La posizione europea

Usa e Cina appaiono oggi intrecciate in un complesso loop (un tempo si parlava non a caso di Chimerica), in cui le caratteristiche e i problemi delle rispettive società si riflettono in politiche industriali e commerciali con impatti globali, multi-sistemici e con un potenziale non trascurabile di escalation geopolitica.

Nel mezzo si trova l’Europa che, aldilà dei ricorrenti richiami all’autonomia, pare incerta. A settembre Bruxelles ha lanciato un’investigazione per valutare la legittimità dei sussidi cinesi nell’Ev. Il verdetto è atteso a breve ma i bene informati prospettano l’introduzione di una tariffa al 30 per cento sugli import cinesi.
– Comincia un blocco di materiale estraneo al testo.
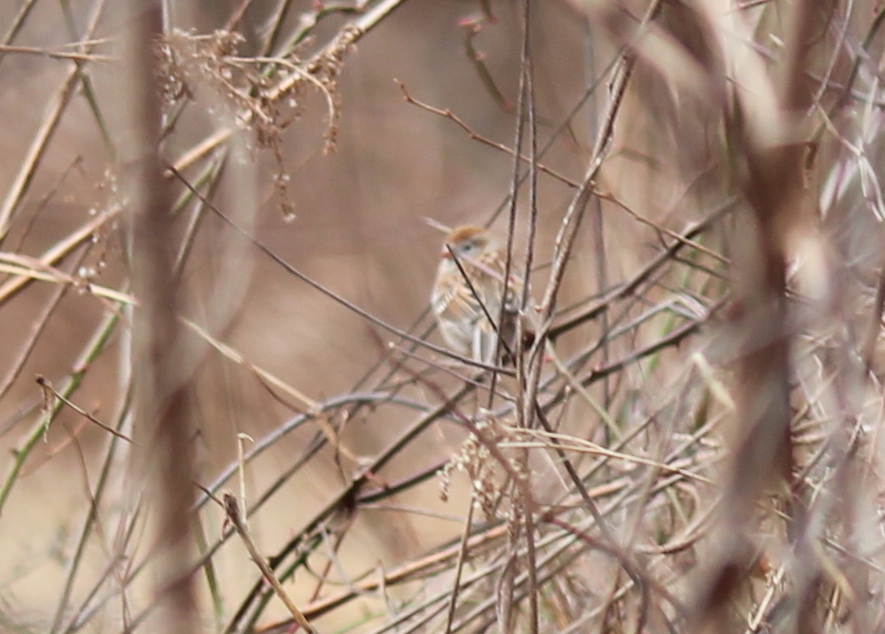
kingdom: Animalia
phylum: Chordata
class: Aves
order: Passeriformes
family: Passerellidae
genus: Spizella
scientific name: Spizella pusilla
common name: Field sparrow
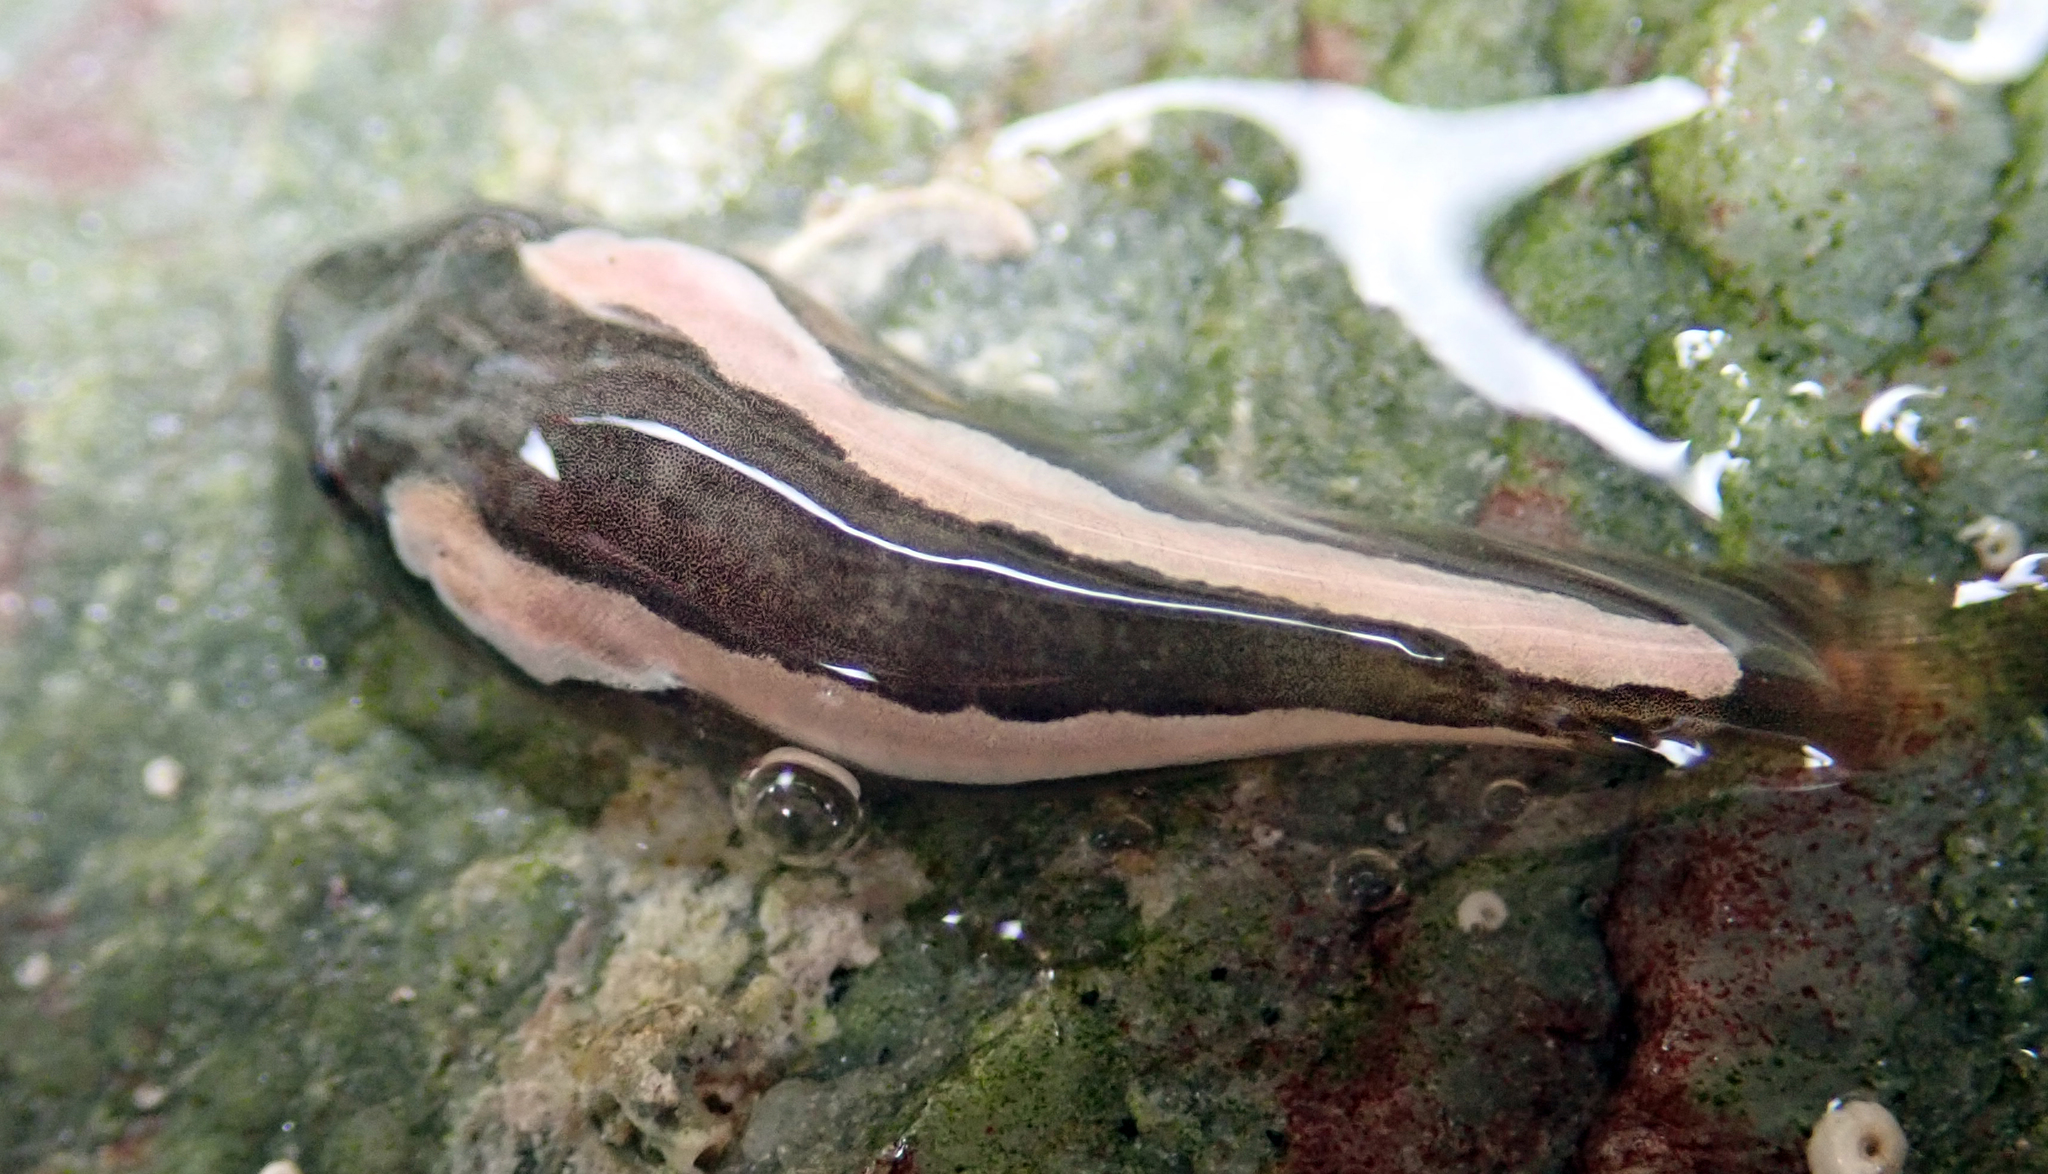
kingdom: Animalia
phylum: Chordata
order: Gobiesociformes
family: Gobiesocidae
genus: Trachelochismus
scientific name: Trachelochismus pinnulatus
La percentuale non è casuale ma in ossequio a regole del Wto che sia Cina sia Stati Uniti ormai ignorano bellamente. Il fatto è che, in assenza di una corrispondente politica industriale a livello d’Unione, tale tariffa rischia di penalizzare solo i consumatori europei e rivelarsi insufficiente a proteggere aziende e lavoratori dalla crescita dei marchi cinesi dell’Ev in Europa. Una crescita che, venuto meno il mercato Usa, minaccia di divenire ancora più impetuosa nei prossimi anni (si prevede una penetrazione al 20 per cento entro il 2027).

I timori tedeschi

Dietro alle incertezze dell’Unione europea si celano i timori della Germania che, per bocca del premier Olaf Scholz, la scorsa settimana ha ricordato che i «costruttori europei (leggasi: tedeschi) hanno molto successo sul mercato cinese».

Corollario: non possono rischiare di venire tagliati fuori, in caso di ritorsioni di Pechino. Sull’altro versante ci sono i francesi, con quote meno interessanti in Cina, che vedono l’avanzata dei cinesi come una minaccia e stanno facendo pressioni su Brussels per giungere a una decisione il prima possibile.

Anche nel caso dell’Europa le tariffe non paiono dunque solo scelte di politica commerciale ma il riflesso di disfunzionalità proprie, e profonde, dell’Unione, in questo caso poste a un livello più istituzionale e rappresentativo che direttamente sociale o economico. Celiando, si potrebbe concludere che, in questi anni Venti, valga sempre più il motto: dimmi che tariffa vuoi e ti dirò chi sei.